TASK DIRECTIONS:
Extract from the entries each line that contains the string "sketchPlane", and copy every such line in full.

EXERCISE DATA:
━━━━━━

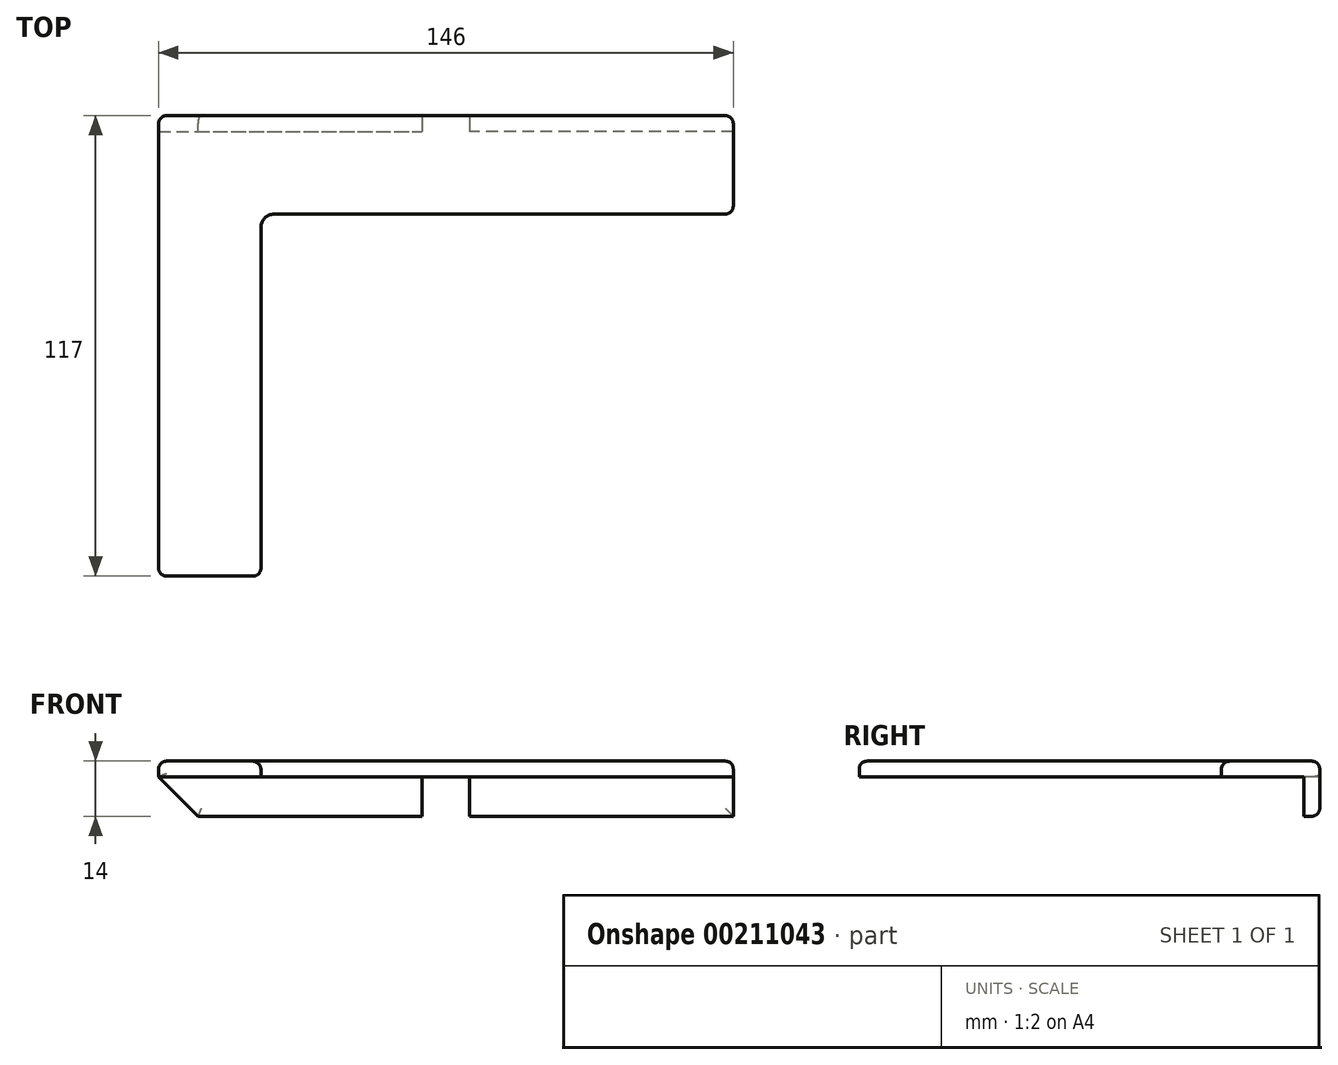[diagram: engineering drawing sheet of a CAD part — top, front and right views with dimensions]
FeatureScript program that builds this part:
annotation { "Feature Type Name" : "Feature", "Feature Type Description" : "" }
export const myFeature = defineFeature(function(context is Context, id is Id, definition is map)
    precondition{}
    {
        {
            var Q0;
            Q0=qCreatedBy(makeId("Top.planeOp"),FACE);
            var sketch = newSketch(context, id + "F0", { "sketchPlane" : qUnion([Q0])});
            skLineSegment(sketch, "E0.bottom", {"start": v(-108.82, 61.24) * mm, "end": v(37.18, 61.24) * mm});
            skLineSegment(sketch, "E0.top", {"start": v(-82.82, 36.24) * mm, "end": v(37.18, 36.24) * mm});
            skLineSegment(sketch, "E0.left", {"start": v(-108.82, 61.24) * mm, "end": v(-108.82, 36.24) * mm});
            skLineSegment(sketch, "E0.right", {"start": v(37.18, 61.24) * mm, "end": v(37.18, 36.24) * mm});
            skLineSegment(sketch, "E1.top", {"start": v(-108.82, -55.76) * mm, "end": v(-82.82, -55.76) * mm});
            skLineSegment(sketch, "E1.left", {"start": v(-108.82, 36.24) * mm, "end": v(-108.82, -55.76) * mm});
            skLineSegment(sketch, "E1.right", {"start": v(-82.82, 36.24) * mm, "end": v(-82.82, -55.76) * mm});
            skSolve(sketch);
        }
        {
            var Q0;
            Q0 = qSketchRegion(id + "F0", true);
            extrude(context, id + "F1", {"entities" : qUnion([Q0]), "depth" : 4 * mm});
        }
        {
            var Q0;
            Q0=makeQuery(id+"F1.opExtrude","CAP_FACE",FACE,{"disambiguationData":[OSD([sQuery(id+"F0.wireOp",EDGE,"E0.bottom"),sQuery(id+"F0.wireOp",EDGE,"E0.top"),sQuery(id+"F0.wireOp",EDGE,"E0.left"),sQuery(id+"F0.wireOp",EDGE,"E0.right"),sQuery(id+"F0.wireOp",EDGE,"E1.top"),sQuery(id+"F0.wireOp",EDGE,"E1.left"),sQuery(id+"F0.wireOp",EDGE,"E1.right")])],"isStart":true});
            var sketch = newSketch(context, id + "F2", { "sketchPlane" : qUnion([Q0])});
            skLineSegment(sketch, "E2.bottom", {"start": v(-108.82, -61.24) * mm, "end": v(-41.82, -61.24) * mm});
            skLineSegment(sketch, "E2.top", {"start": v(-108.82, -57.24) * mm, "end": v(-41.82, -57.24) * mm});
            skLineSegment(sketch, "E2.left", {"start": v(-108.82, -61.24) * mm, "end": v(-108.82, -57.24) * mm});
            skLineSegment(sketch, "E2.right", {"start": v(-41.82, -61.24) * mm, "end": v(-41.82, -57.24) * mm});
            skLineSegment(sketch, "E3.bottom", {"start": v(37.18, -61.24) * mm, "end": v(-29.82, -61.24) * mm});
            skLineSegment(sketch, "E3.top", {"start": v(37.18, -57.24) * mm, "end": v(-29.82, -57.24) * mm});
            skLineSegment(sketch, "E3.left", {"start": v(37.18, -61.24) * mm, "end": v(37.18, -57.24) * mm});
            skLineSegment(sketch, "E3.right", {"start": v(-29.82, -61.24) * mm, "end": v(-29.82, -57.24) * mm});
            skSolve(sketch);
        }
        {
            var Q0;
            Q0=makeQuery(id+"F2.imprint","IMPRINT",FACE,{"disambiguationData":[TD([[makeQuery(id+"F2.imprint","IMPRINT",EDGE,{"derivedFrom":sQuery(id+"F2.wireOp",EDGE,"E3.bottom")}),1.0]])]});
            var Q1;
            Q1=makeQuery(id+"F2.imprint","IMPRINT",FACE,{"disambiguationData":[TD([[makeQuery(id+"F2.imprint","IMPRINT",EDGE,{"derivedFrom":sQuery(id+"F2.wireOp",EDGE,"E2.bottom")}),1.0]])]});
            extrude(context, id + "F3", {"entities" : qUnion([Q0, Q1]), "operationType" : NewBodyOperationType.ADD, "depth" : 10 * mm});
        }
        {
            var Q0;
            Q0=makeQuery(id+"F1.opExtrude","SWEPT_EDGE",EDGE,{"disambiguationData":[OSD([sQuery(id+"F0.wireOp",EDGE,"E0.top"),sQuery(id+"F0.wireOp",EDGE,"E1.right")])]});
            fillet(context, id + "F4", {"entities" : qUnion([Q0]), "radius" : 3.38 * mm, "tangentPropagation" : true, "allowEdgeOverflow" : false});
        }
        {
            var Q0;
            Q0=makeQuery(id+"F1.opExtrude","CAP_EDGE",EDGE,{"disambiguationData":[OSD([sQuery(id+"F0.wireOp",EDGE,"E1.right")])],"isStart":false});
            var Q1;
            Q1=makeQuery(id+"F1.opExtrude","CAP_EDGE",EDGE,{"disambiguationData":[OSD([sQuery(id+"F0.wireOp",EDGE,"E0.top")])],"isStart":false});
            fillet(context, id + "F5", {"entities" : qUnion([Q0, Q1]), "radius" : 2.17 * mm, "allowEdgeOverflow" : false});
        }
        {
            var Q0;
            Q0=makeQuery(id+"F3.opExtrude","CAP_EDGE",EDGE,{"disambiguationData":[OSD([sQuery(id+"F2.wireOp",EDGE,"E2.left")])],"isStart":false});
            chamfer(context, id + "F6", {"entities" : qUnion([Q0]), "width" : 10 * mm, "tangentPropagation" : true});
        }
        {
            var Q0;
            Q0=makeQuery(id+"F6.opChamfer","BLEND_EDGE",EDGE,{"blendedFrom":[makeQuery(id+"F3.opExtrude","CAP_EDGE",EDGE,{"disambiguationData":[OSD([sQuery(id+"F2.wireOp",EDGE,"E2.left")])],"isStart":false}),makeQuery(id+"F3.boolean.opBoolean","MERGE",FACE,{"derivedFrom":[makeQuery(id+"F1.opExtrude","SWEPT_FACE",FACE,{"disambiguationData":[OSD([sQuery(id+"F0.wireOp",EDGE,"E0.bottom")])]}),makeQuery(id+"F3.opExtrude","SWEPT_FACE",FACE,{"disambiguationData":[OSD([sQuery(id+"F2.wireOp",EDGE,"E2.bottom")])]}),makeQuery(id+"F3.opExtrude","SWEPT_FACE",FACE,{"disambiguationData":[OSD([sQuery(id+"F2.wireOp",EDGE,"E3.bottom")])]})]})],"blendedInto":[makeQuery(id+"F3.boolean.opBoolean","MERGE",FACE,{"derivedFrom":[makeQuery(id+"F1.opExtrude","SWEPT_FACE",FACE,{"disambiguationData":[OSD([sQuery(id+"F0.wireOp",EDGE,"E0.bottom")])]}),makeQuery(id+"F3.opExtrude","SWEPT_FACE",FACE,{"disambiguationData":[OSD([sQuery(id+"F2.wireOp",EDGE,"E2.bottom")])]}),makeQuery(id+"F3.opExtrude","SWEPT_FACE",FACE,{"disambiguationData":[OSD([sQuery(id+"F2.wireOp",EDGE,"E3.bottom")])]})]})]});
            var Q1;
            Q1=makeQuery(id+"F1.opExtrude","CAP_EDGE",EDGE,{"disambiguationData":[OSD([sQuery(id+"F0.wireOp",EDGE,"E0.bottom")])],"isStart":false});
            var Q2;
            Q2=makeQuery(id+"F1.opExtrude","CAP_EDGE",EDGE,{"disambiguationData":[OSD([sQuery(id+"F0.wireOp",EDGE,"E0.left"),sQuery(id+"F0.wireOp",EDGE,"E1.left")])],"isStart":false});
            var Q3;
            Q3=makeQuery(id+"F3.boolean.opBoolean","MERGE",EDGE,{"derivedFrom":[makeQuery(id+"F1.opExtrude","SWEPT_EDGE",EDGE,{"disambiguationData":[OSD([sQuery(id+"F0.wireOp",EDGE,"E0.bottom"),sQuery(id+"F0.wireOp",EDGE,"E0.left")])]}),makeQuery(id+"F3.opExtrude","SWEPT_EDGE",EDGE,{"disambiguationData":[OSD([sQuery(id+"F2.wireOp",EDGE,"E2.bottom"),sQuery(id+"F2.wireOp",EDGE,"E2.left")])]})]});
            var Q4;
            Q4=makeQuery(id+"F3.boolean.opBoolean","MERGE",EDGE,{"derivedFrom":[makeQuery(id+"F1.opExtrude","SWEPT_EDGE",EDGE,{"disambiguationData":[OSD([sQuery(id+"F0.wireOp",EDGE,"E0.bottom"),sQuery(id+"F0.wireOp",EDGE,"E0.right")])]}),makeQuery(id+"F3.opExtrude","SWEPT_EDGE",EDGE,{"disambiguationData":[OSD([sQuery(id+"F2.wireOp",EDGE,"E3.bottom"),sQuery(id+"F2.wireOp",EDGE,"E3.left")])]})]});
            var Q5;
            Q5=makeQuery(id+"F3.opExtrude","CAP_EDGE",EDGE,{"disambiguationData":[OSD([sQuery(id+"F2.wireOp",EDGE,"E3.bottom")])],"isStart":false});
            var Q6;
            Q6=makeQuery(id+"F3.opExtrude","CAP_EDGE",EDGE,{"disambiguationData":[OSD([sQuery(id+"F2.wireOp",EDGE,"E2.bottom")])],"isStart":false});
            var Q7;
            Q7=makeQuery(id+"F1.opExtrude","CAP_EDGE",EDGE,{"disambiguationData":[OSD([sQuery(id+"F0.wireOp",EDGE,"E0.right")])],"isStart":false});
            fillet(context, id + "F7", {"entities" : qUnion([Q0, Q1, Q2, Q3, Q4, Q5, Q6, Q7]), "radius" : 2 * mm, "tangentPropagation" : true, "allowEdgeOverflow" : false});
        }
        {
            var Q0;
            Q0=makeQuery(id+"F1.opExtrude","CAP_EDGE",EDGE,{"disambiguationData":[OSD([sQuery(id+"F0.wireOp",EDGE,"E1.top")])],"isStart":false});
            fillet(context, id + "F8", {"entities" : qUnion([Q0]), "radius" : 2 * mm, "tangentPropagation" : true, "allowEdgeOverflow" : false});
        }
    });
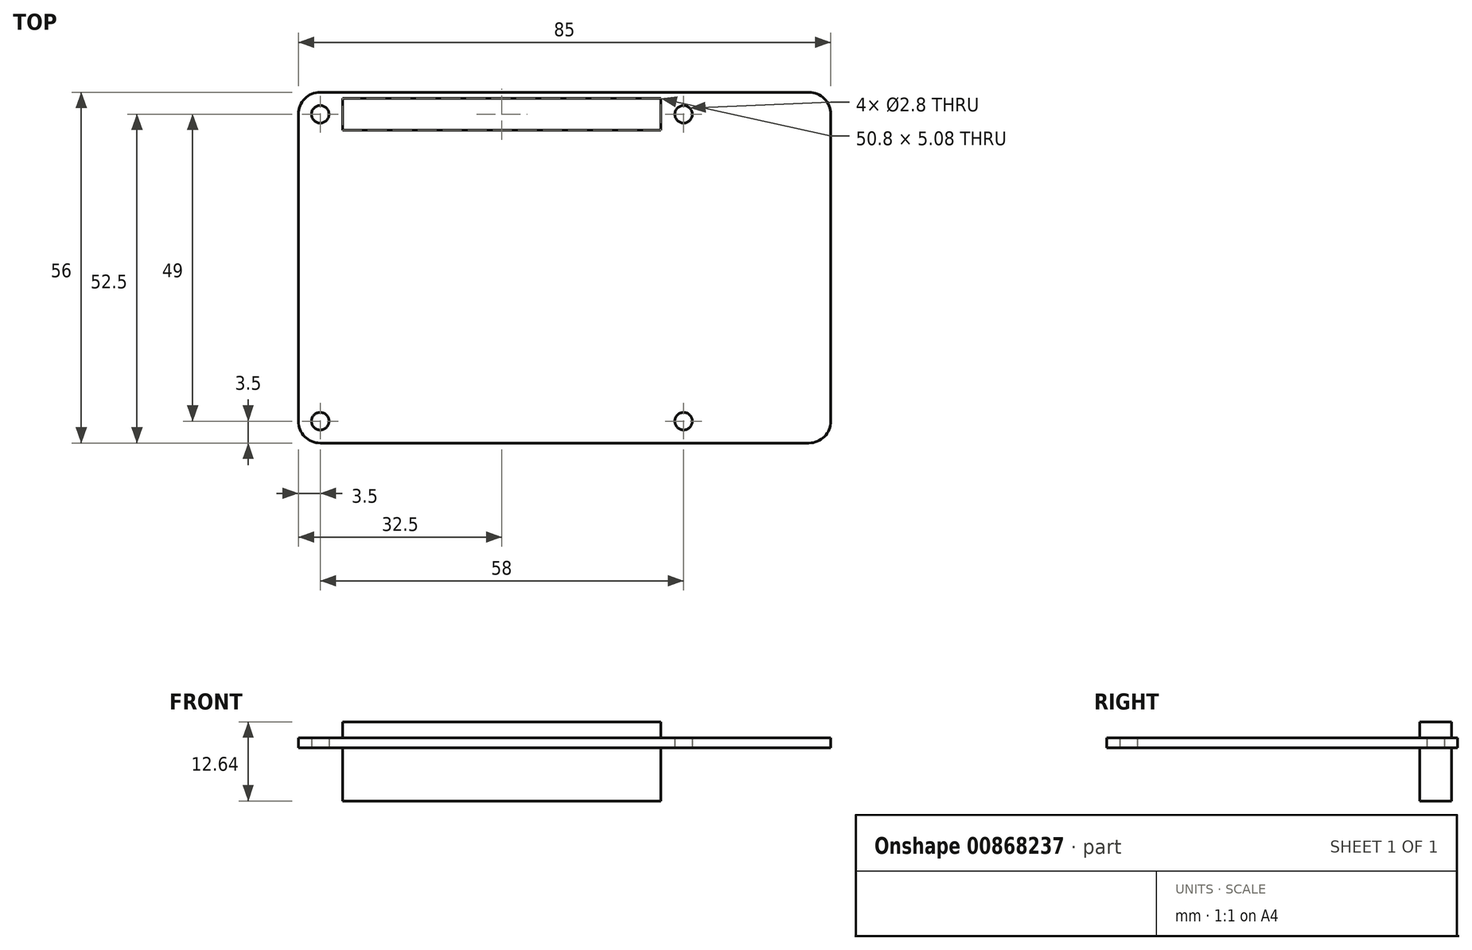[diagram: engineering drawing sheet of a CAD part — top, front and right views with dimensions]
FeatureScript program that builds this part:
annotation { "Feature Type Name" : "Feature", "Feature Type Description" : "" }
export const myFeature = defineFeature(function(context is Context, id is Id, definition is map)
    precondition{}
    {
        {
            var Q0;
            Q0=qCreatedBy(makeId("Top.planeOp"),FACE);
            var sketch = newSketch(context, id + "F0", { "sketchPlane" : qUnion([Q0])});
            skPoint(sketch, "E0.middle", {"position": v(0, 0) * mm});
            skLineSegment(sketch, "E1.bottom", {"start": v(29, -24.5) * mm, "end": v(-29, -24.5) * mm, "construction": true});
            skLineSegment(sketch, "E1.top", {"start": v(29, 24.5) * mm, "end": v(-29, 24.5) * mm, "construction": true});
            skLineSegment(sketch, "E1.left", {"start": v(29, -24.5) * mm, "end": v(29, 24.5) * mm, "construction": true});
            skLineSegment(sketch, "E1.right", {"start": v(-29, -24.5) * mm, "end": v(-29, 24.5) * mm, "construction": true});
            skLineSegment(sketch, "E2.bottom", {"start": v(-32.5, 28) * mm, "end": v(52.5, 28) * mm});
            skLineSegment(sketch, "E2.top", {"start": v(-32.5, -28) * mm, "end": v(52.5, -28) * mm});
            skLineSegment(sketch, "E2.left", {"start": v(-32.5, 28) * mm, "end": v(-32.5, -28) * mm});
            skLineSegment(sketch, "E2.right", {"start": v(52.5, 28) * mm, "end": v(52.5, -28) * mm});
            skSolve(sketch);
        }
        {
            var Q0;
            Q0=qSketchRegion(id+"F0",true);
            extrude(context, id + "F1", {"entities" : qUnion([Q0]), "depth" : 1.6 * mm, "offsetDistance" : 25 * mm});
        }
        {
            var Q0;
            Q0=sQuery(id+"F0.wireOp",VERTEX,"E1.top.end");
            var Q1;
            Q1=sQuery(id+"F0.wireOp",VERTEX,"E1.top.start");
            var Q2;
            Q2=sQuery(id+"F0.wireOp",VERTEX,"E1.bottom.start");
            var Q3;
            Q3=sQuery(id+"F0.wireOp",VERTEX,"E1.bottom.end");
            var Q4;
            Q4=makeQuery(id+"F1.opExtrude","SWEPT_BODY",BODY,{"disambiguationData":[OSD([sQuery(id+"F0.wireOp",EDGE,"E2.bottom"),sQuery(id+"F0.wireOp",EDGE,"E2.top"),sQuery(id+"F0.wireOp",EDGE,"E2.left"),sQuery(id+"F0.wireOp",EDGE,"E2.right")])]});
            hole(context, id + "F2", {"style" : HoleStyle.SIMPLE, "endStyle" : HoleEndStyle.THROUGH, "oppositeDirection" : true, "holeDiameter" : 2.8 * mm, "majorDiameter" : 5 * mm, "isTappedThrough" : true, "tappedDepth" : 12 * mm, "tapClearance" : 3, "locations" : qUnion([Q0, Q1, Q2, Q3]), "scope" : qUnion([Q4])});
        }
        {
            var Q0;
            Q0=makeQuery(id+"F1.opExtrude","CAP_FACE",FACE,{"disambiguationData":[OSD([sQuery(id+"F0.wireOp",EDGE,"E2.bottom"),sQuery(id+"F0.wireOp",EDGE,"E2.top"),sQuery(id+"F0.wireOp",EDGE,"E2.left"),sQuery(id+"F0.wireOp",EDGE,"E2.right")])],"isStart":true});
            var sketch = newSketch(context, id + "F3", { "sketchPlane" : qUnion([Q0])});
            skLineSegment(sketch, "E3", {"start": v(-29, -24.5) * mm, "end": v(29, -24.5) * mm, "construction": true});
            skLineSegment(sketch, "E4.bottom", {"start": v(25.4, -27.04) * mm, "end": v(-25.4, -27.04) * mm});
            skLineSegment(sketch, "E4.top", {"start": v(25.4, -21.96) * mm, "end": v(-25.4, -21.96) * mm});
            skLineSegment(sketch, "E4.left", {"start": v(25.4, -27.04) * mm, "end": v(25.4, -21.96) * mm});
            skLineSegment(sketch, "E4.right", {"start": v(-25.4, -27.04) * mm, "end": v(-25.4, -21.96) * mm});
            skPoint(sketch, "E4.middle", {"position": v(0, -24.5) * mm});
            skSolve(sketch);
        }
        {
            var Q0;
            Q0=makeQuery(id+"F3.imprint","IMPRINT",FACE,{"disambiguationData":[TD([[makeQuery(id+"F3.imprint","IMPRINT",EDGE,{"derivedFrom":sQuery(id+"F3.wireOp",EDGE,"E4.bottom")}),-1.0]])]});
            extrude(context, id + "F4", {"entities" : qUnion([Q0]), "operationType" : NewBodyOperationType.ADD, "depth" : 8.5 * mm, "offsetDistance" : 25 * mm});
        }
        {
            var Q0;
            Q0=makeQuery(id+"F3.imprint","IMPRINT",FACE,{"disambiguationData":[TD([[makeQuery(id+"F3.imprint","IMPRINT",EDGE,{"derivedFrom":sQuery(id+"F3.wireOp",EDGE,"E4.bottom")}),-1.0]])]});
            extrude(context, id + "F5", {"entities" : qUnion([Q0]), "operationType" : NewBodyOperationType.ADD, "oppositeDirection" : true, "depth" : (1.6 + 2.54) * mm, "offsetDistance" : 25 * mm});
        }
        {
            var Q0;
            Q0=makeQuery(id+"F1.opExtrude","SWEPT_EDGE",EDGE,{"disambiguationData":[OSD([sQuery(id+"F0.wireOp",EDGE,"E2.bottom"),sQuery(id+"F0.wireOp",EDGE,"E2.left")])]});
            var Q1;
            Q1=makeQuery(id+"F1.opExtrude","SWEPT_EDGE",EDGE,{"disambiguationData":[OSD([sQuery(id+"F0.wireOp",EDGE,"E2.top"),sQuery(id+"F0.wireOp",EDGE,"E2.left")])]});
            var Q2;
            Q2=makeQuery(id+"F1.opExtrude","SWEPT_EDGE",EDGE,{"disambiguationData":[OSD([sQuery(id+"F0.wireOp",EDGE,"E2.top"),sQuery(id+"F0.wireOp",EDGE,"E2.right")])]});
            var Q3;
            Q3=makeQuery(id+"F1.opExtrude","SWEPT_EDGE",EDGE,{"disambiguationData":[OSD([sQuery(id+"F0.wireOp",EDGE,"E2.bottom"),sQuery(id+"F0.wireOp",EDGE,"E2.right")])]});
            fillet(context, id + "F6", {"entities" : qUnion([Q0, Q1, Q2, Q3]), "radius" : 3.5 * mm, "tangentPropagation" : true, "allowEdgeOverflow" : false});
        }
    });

━━━━━━

EXERCISE RESPONSE:
            var sketch = newSketch(context, id + "F0", { "sketchPlane" : qUnion([Q0])});
            var sketch = newSketch(context, id + "F2", { "sketchPlane" : qUnion([Q0])});
            var sketch = newSketch(context, id + "F0", { "sketchPlane" : qUnion([Q0])});
            var sketch = newSketch(context, id + "F3", { "sketchPlane" : qUnion([Q0])});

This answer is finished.